Russia's lower and upper Parliament voted to create an Internet blacklist and to allow the government to shut down websites. The Russian legislation was cloaked as a measure that targeted at child pornography and sites promoting suicide or substance abuse, but the establishment of a government blacklist framework is a severe blow to Internet freedom and could be the first step on a path that leads to complete censorship and control of online information by an increasingly authoritarian Russian government.
As FCC Chairman Julius Genachowski noted, there is concern that Russia's stated goal of protecting children from harmful information "could lead to restricting access to valuable Internet content and services and chilling innovation, economic opportunity, as well as free expression."
There have been stirrings of popular unrest in Russia leading up to and since the parliamentary and presidential elections. These stirrings were informed and organized by utilizing social networks and the Internet. So there is concern Russia is laying the groundwork for political crackdowns with new legislation to protect them domestically and with new international regulation to be imposed by gaining more control of the Internet through the UN's International Telecommunications Union.

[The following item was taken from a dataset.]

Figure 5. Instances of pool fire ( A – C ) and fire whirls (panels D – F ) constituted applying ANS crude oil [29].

Once a mechanism for the government to blacklist and shut down websites is implemented, there is little doubt that those in power will seek to expand it to use against the citizen activism they find so troublesome.
At a time when it would seem to be in Russia's interest to make a favorable impression on human rights, they have passed legislation to greatly undermine Internet freedom, the 21st-century version of freedom of expression. If they embrace such censorship measures now, we can only assume that they will even more easily disregard international freedom norms once they achieve PNTR.

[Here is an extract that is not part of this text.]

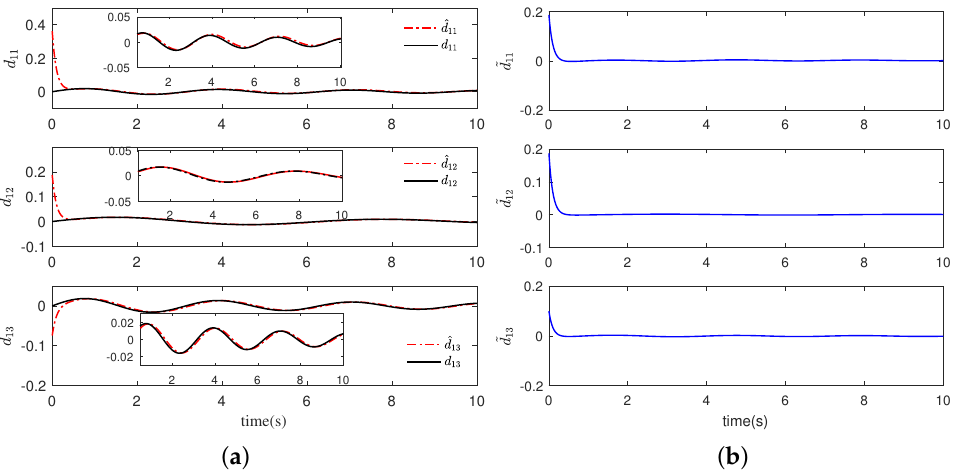
Figure 3. Slow-loop disturbance estimation response curve of the NDO: ( a ) d 1 and ˆ d 1 (rad/s); ( b ) the estimation error ˜ d 1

While Russia has not heretofore had systemic Internet blocking like China's Great Firewall, this legislation is a sign that it now seeks to follow that model and this resistance to the development should be a top diplomatic and trade priority.

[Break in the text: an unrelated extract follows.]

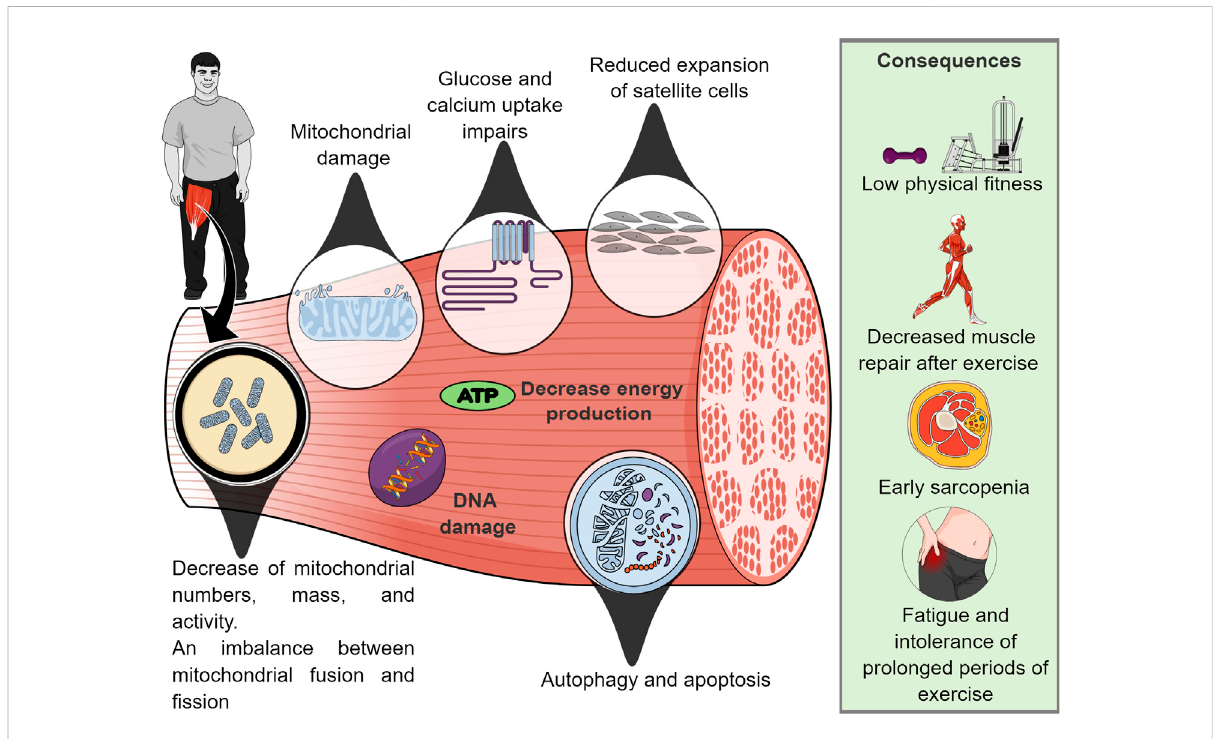
FIGURE 2 Role of mitochondrial dysfunction on skeletal muscle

Congress did respond admirably by adding digital trade language to legislation that would repeal human rights legislation and allow the normalization of trade with Russia. CCIA and those who value Internet freedom are grateful for the efforts of Sen. Ron Wyden, D-Ore, Chairman Max Baucus, D-Mont. and Sen. Orrin Hatch, R-Utah, as well as the House Ways & Means Committee Leadership for adding a provision in the bill that would require the United States Trade Representative to include data on obstacles to digital trade with Russia in their annual National Trade Estimates report.
While the report does not trigger trade retaliations in the way other tools like a Special 301 process would, this move to have USTR note Internet censorship as a trade barrier in such a report is a promising step.
Internet services are leading U.S. exports and Internet filtering and censorship is a non-tariff trade barrier, which would violate [World Trade Organization] agreements. While CCIA has testified in support of stronger provisions for digital trade in trade agreements with all our partners, we are encouraged that the U.S. is poised to hold Russia responsible for restricting the Internet.
But it's worth remembering that this is just one battle in a larger global struggle to protect Internet freedom both from countries that want greater control for their own political interests as well as those that want more regulation to combat social ills. The U.S. and all nations that value economic and political freedom must consistently hold Internet-restricting countries accountable, and make Internet freedom a top diplomatic and trade priority.